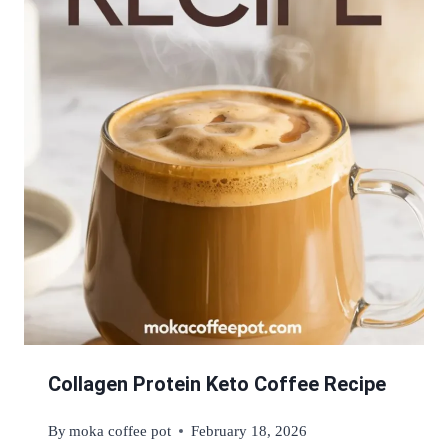
Collagen Protein Keto Coffee Recipe
By
moka coffee pot
February 18, 2026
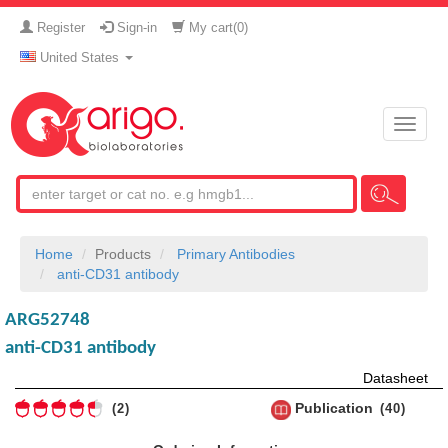
Register
Sign-in
My cart(
0
)
United States
Toggle
naviga
Home
Products
Primary Antibodies
anti-CD31 antibody
ARG52748
anti-CD31 antibody
Datasheet
Publication
2
40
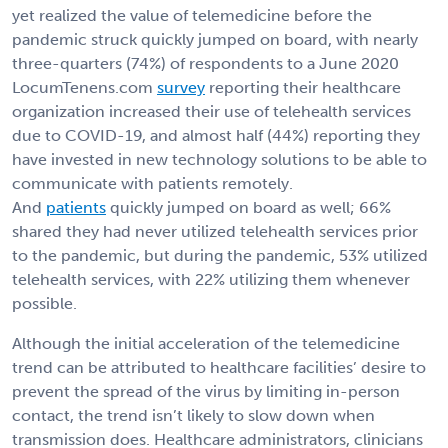
yet realized the value of telemedicine before the
pandemic struck quickly jumped on board, with nearly
three-quarters (74%) of respondents to a June 2020
LocumTenens.com
survey
reporting their healthcare
organization increased their use of telehealth services
due to COVID-19, and almost half (44%) reporting they
have invested in new technology solutions to be able to
communicate with patients remotely.
And
patients
quickly jumped on board as well; 66%
shared they had never utilized telehealth services prior
to the pandemic, but during the pandemic, 53% utilized
telehealth services, with 22% utilizing them whenever
possible.
Although the initial acceleration of the telemedicine
trend can be attributed to healthcare facilities’ desire to
prevent the spread of the virus by limiting in-person
contact, the trend isn’t likely to slow down when
transmission does. Healthcare administrators, clinicians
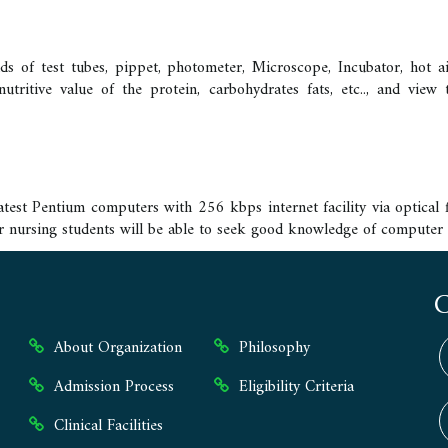
 of test tubes, pippet, photometer, Microscope, Incubator, hot air 
nutritive value of the protein, carbohydrates fats, etc.., and vie
est Pentium computers with 256 kbps internet facility via optical f
ur nursing students will be able to seek good knowledge of computer 
About Organization
Philosophy
Admission Process
Eligibility Criteria
Clinical Facilities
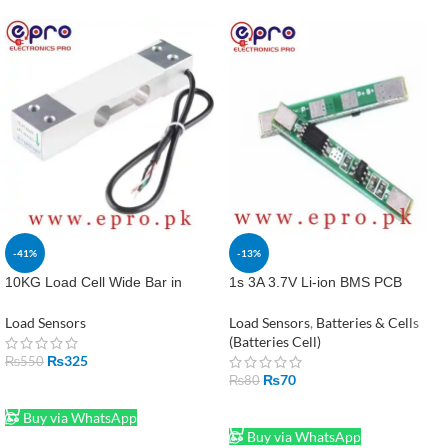
-41%
-13%
10KG Load Cell Wide Bar in
1s 3A 3.7V Li-ion BMS PCB
Pakistan
Protection Board for 18650
Lithium-ion Battery in Pakistan
Load Sensors
Load Sensors
,
Batteries & Cells
(Batteries Cell)
₨
325
₨
550
₨
70
₨
80
ADD TO CART
ADD TO CART
Buy via WhatsApp
Buy via WhatsApp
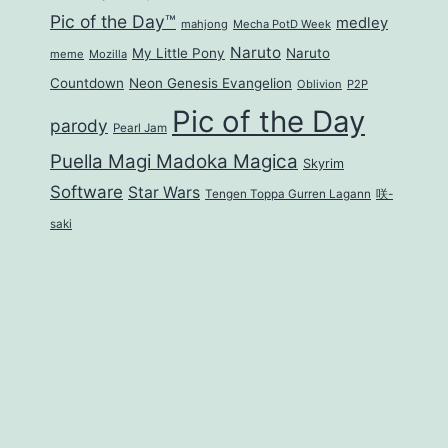
Pic of the Day™
medley
mahjong
Mecha PotD Week
Naruto
My Little Pony
Naruto
meme
Mozilla
Countdown
Neon Genesis Evangelion
Oblivion
P2P
Pic of the Day
parody
Pearl Jam
Puella Magi Madoka Magica
Skyrim
Software
Star Wars
Tengen Toppa Gurren Lagann
咲-
saki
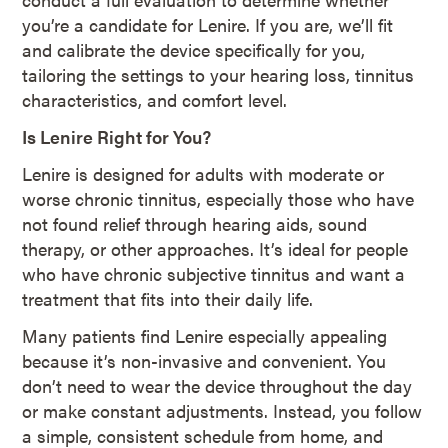
you’re a candidate for Lenire. If you are, we’ll fit
and calibrate the device specifically for you,
tailoring the settings to your hearing loss, tinnitus
characteristics, and comfort level.
Is Lenire Right for You?
Lenire is designed for adults with moderate or
worse chronic tinnitus, especially those who have
not found relief through hearing aids, sound
therapy, or other approaches. It’s ideal for people
who have chronic subjective tinnitus and want a
treatment that fits into their daily life.
Many patients find Lenire especially appealing
because it’s non-invasive and convenient. You
don’t need to wear the device throughout the day
or make constant adjustments. Instead, you follow
a simple, consistent schedule from home, and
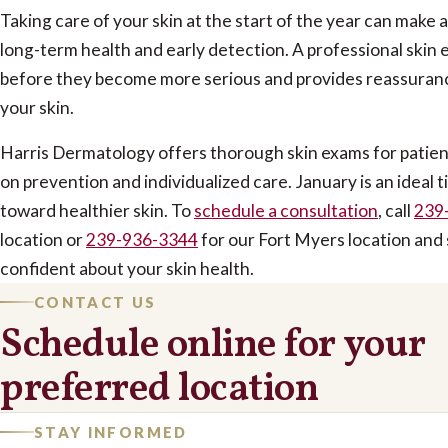
Taking care of your skin at the start of the year can make 
long-term health and early detection. A professional skin
before they become more serious and provides reassuranc
your skin.
Harris Dermatology offers thorough skin exams for patients
on prevention and individualized care. January is an ideal ti
toward healthier skin. To
schedule a consultation
, call
239
location or
239-936-3344
for our Fort Myers location and 
confident about your skin health
.
CONTACT US
Schedule online for your
preferred location
STAY INFORMED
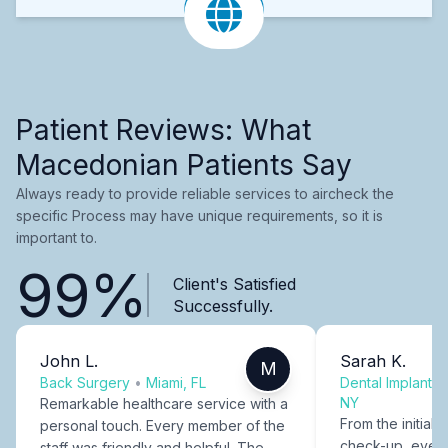
Patient Reviews: What
Macedonian Patients Say
Always ready to provide reliable services to aircheck the
specific Process may have unique requirements, so it is
important to.
99%
Client's Satisfied
Successfully.
John L.
Sarah K.
M
Back Surgery
•
Miami, FL
Dental Implants
NY
Remarkable healthcare service with a
From the initial c
personal touch. Every member of the
check-up, every
staff was friendly and helpful. The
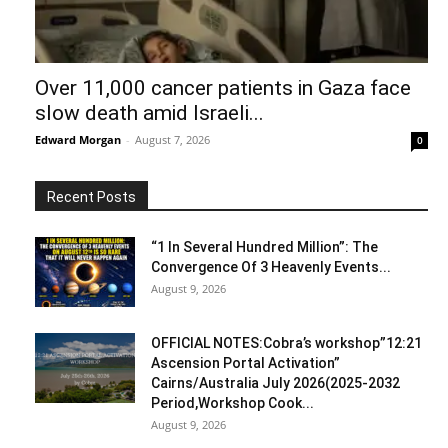
Over 11,000 cancer patients in Gaza face
slow death amid Israeli...
Edward Morgan
-
August 7, 2026
0
Recent Posts
“1 In Several Hundred Million”: The
Convergence Of 3 Heavenly Events...
August 9, 2026
OFFICIAL NOTES:Cobra’s workshop”12:21
Ascension Portal Activation”
Cairns/Australia July 2026(2025-2032
Period,Workshop Cook...
August 9, 2026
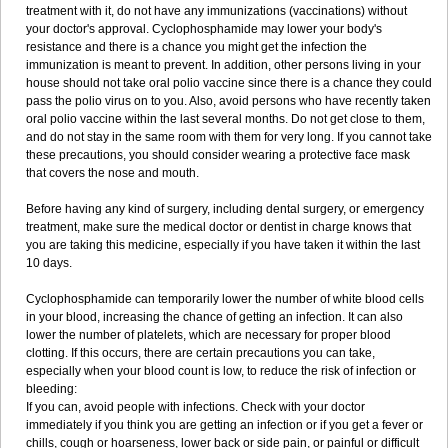
treatment with it, do not have any immunizations (vaccinations) without
your doctor's approval. Cyclophosphamide may lower your body's
resistance and there is a chance you might get the infection the
immunization is meant to prevent. In addition, other persons living in your
house should not take oral polio vaccine since there is a chance they could
pass the polio virus on to you. Also, avoid persons who have recently taken
oral polio vaccine within the last several months. Do not get close to them,
and do not stay in the same room with them for very long. If you cannot take
these precautions, you should consider wearing a protective face mask
that covers the nose and mouth.
Before having any kind of surgery, including dental surgery, or emergency
treatment, make sure the medical doctor or dentist in charge knows that
you are taking this medicine, especially if you have taken it within the last
10 days.
Cyclophosphamide can temporarily lower the number of white blood cells
in your blood, increasing the chance of getting an infection. It can also
lower the number of platelets, which are necessary for proper blood
clotting. If this occurs, there are certain precautions you can take,
especially when your blood count is low, to reduce the risk of infection or
bleeding:
If you can, avoid people with infections. Check with your doctor
immediately if you think you are getting an infection or if you get a fever or
chills, cough or hoarseness, lower back or side pain, or painful or difficult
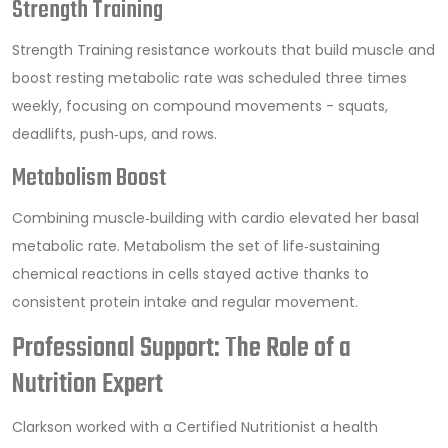
Strength Training
Strength Training
resistance workouts that build muscle and
boost resting metabolic rate
was scheduled three times
weekly, focusing on compound movements - squats,
deadlifts, push‑ups, and rows.
Metabolism Boost
Combining muscle‑building with cardio elevated her basal
metabolic rate.
Metabolism
the set of life‑sustaining
chemical reactions in cells
stayed active thanks to
consistent protein intake and regular movement.
Professional Support: The Role of a
Nutrition Expert
Clarkson worked with a
Certified Nutritionist
a health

+++

▶ _The problem_:
Only the lines from the one containing "Metabolism Boost" through the final line of the records above should be printed, exactly as they stand.

▶ _Exercise response_:
Metabolism Boost
Combining muscle‑building with cardio elevated her basal
metabolic rate.
Metabolism
the set of life‑sustaining
chemical reactions in cells
stayed active thanks to
consistent protein intake and regular movement.
Professional Support: The Role of a
Nutrition Expert
Clarkson worked with a
Certified Nutritionist
a health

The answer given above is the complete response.